§ **Exercise aim**
Please copy the listing again starting with the line with "collection date: 1923-11/1924-01" and going on through the line with "collector number: 4324", replacing "locality" with "site" and leaving everything else unchanged.

§ **Data entries**
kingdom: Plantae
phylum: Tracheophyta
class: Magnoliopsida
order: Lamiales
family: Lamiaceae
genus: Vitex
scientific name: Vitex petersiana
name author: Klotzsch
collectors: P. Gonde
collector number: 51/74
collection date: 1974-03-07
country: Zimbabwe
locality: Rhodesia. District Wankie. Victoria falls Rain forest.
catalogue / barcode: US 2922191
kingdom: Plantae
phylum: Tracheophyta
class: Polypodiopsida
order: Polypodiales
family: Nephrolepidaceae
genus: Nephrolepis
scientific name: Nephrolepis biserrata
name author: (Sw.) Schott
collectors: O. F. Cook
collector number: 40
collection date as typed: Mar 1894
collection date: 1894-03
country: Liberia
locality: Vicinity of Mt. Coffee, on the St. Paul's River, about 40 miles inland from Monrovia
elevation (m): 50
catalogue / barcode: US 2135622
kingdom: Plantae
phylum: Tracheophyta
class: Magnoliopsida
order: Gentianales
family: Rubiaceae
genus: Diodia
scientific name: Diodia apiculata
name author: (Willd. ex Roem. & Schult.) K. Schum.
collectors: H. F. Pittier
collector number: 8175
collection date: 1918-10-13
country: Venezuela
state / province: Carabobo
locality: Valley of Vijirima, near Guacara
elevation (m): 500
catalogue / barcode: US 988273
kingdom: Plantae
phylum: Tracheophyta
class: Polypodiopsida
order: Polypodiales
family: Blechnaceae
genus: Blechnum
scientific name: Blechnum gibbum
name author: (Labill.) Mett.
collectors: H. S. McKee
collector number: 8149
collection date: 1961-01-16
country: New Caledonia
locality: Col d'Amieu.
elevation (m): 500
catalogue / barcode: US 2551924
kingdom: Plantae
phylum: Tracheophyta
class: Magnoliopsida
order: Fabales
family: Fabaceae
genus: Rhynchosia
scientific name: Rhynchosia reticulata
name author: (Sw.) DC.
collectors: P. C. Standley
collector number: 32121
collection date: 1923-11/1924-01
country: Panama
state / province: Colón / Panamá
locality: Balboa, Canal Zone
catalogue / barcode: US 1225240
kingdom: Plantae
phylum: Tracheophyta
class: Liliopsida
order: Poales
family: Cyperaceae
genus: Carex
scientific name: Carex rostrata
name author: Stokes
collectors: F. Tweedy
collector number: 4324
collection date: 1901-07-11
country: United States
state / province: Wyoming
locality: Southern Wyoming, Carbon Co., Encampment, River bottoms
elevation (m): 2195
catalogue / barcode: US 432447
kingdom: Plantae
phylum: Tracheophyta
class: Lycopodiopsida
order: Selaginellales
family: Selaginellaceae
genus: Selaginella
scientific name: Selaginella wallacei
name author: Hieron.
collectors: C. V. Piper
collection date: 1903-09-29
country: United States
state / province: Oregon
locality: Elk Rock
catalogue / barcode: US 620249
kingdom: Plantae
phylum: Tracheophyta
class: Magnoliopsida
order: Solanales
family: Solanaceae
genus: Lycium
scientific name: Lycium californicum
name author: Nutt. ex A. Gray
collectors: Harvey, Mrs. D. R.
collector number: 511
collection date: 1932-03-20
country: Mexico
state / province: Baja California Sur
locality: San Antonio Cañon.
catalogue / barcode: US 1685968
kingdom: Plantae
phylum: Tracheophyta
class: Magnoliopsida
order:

§ **Complete response**
collection date: 1923-11/1924-01
country: Panama
state / province: Colón / Panamá
site: Balboa, Canal Zone
catalogue / barcode: US 1225240
kingdom: Plantae
phylum: Tracheophyta
class: Liliopsida
order: Poales
family: Cyperaceae
genus: Carex
scientific name: Carex rostrata
name author: Stokes
collectors: F. Tweedy
collector number: 4324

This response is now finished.